Electronic Commerce and Information Security and Ethics- Policies and Procedures That Organizations Should Implement To Protect Themselves
Security policies, or e-policies, are documents or provisions stating the ways in which organizations should protect their IT (information technology), as well as physical, assets. The policies are deemed as being alive since they are updated continually with staff requirement and technological changes. The policies are developed via processes that make out organizations’ electronic risks, develop security-related procedures, and guide staff software, systems, and internet usage (Dixon, 2003; IBM Redbooks, 2012). Overall, the policies help lessen organizations’ e-risks as well as forestall cyber crises prior to their happening (Wahsheh & Alves-Foss, 2008).
There are some critical security policies that organizations should have. First, they should have an electronic documents retention security policy. The policy should provide that the disposal, as well as maintenance, of electronic documents should be the exclusive duty of their legal custodians. The policy should as well provide that the documents should be disposed or maintained with respect to the content in them and all applicable laws. The policy is important in ensuring that staff members create, as well as maintain, more and more documents using IT resources in strict observance of the applicable statutory regulations and history (IBM Redbooks, 2012). Besides, the policy is important in ensuring that staff members remain awake to particular organizational requirements, as well as responsibilities, for managing and disposing electronic documents.

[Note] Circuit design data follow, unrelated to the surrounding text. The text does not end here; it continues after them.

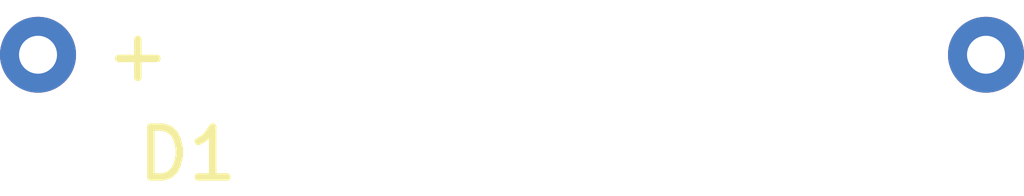
<source format=kicad_pcb>
(kicad_pcb (version 20171130) (host pcbnew "(5.1.12)-1")

  (general
    (thickness 1.6)
    (drawings 0)
    (tracks 0)
    (zones 0)
    (modules 1)
    (nets 3)
  )

  (page A4)
  (layers
    (0 F.Cu signal)
    (31 B.Cu signal)
    (32 B.Adhes user)
    (33 F.Adhes user)
    (34 B.Paste user)
    (35 F.Paste user)
    (36 B.SilkS user)
    (37 F.SilkS user)
    (38 B.Mask user)
    (39 F.Mask user)
    (40 Dwgs.User user)
    (41 Cmts.User user)
    (42 Eco1.User user)
    (43 Eco2.User user)
    (44 Edge.Cuts user)
    (45 Margin user)
    (46 B.CrtYd user)
    (47 F.CrtYd user)
    (48 B.Fab user)
    (49 F.Fab user)
  )

  (setup
    (last_trace_width 0.25)
    (trace_clearance 0.2)
    (zone_clearance 0.508)
    (zone_45_only no)
    (trace_min 0.2)
    (via_size 0.8)
    (via_drill 0.4)
    (via_min_size 0.4)
    (via_min_drill 0.3)
    (uvia_size 0.3)
    (uvia_drill 0.1)
    (uvias_allowed no)
    (uvia_min_size 0.2)
    (uvia_min_drill 0.1)
    (edge_width 0.05)
    (segment_width 0.2)
    (pcb_text_width 0.3)
    (pcb_text_size 1.5 1.5)
    (mod_edge_width 0.12)
    (mod_text_size 1 1)
    (mod_text_width 0.15)
    (pad_size 1.524 1.524)
    (pad_drill 0.762)
    (pad_to_mask_clearance 0)
    (aux_axis_origin 0 0)
    (visible_elements FFFFFF7F)
    (pcbplotparams
      (layerselection 0x010fc_ffffffff)
      (usegerberextensions false)
      (usegerberattributes true)
      (usegerberadvancedattributes true)
      (creategerberjobfile true)
      (excludeedgelayer true)
      (linewidth 0.100000)
      (plotframeref false)
      (viasonmask false)
      (mode 1)
      (useauxorigin false)
      (hpglpennumber 1)
      (hpglpenspeed 20)
      (hpglpendiameter 15.000000)
      (psnegative false)
      (psa4output false)
      (plotreference true)
      (plotvalue true)
      (plotinvisibletext false)
      (padsonsilk false)
      (subtractmaskfromsilk false)
      (outputformat 1)
      (mirror false)
      (drillshape 1)
      (scaleselection 1)
      (outputdirectory ""))
  )

  (net 0 "")
  (net 1 GND)
  (net 2 +3V3)

  (net_class Default "This is the default net class."
    (clearance 0.2)
    (trace_width 0.25)
    (via_dia 0.8)
    (via_drill 0.4)
    (uvia_dia 0.3)
    (uvia_drill 0.1)
    (add_net +3V3)
    (add_net GND)
  )

  (module mega-digit:LED26mmBended (layer F.Cu) (tedit 62387FC8) (tstamp 6238817B)
    (at 178 100.5)
    (path /62387F84)
    (fp_text reference D1 (at -6 2) (layer F.SilkS)
      (effects (font (size 1 1) (thickness 0.15)))
    )
    (fp_text value LED_Small (at 0 0) (layer F.Fab)
      (effects (font (size 1 1) (thickness 0.15)))
    )
    (fp_line (start -8 1) (end 9 1) (layer Dwgs.User) (width 0.2))
    (fp_circle (center 9.95 0) (end 10.35 0) (layer Dwgs.User) (width 0.2))
    (fp_line (start 10 -0.4) (end 10 0.4) (layer Dwgs.User) (width 0.2))
    (fp_line (start -9 -0.4) (end -8.5 -0.4) (layer Dwgs.User) (width 0.2))
    (fp_line (start 9 -1) (end -8 -1) (layer Dwgs.User) (width 0.2))
    (fp_line (start -8.5 0.499999) (end -8.5 -0.5) (layer Dwgs.User) (width 0.2))
    (fp_line (start -9 0.4) (end -8.5 0.4) (layer Dwgs.User) (width 0.2))
    (fp_line (start 9.9 0.4) (end 9.9 -0.4) (layer Dwgs.User) (width 0.2))
    (fp_line (start -9 0.4) (end -9 -0.4) (layer Dwgs.User) (width 0.2))
    (fp_line (start 10 -0.4) (end 9.5 -0.4) (layer Dwgs.User) (width 0.2))
    (fp_line (start 10 0.4) (end 9.5 0.4) (layer Dwgs.User) (width 0.2))
    (fp_line (start 9 1) (end 9 -1) (layer Dwgs.User) (width 0.2))
    (fp_line (start -8.9 -0.4) (end -8.9 0.4) (layer Dwgs.User) (width 0.2))
    (fp_line (start 9.5 -0.5) (end 9.5 0.5) (layer Dwgs.User) (width 0.2))
    (fp_circle (center -8.95 0) (end -8.549999 0) (layer Dwgs.User) (width 0.2))
    (fp_arc (start -8 0.5) (end -8.5 0.499999) (angle -90) (layer Dwgs.User) (width 0.2))
    (fp_arc (start -8 -0.5) (end -8 -1) (angle -90) (layer Dwgs.User) (width 0.2))
    (fp_arc (start 9 0.5) (end 9 1) (angle -90) (layer Dwgs.User) (width 0.2))
    (fp_arc (start 9 -0.5) (end 9.5 -0.5) (angle -90) (layer Dwgs.User) (width 0.2))
    (fp_text user + (at -7 0) (layer F.SilkS)
      (effects (font (size 1 1) (thickness 0.15)))
    )
    (pad 2 thru_hole circle (at -9 0) (size 1.524 1.524) (drill 0.762) (layers *.Cu *.Mask)
      (net 2 +3V3))
    (pad 1 thru_hole circle (at 10 0) (size 1.524 1.524) (drill 0.762) (layers *.Cu *.Mask)
      (net 1 GND))
    (model C:/Users/ccadic/CloudStation/mega-digit/26mmLEDBended.STEP
      (offset (xyz 0.5 0 1.2))
      (scale (xyz 1 1 1))
      (rotate (xyz -90 0 90))
    )
    (model D:/NasCloud/Creation3D/mega-digit/26mmLEDBended.STEP
      (offset (xyz 0.5 0 1.2))
      (scale (xyz 1 1 1))
      (rotate (xyz -90 0 90))
    )
  )

)

</source>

Second, organizations should put in place a password policy requiring staff members to ensure that they change the system-level passwords in their possession regularly. They passwords include those corresponding to accounts for application administration, network administration, root passwords, and enabling roots (Wahsheh & Alves-Foss, 2008). The policy is essential in establishing benchmarks for the development, protection, as well as change, of strong passwords. Third, organizations should put in place a risk-appraisal policy requiring staff members to cooperate with organization-appointed security appraisal teams in developing particular remediation plans. Besides, the policy should require the members to work closely with the teams in assessing the risk exposure of the IT systems under their charge. The policy is essential in empowering the teams to conduct security threat assessments periodically to establish vulnerability areas and initiate the requisite remediation.
There are various steps that organizations should go through to ensure the effective implementation of own security policies (Dixon, 2003). First, they should train their employees on the contents of the policies to ensure they understand them. Second, the employees should be required to confirm that they will comply with the policies by appending their signatures on them. Third, the organizations should develop, as well as enforce, penalties against those breaching the policies. Fourth, organizations should invest in tools that are useful in enforcing own security policies cost-effectively. Lastly, organizations can set up teams for ensuring compliance with own security policies and procedures.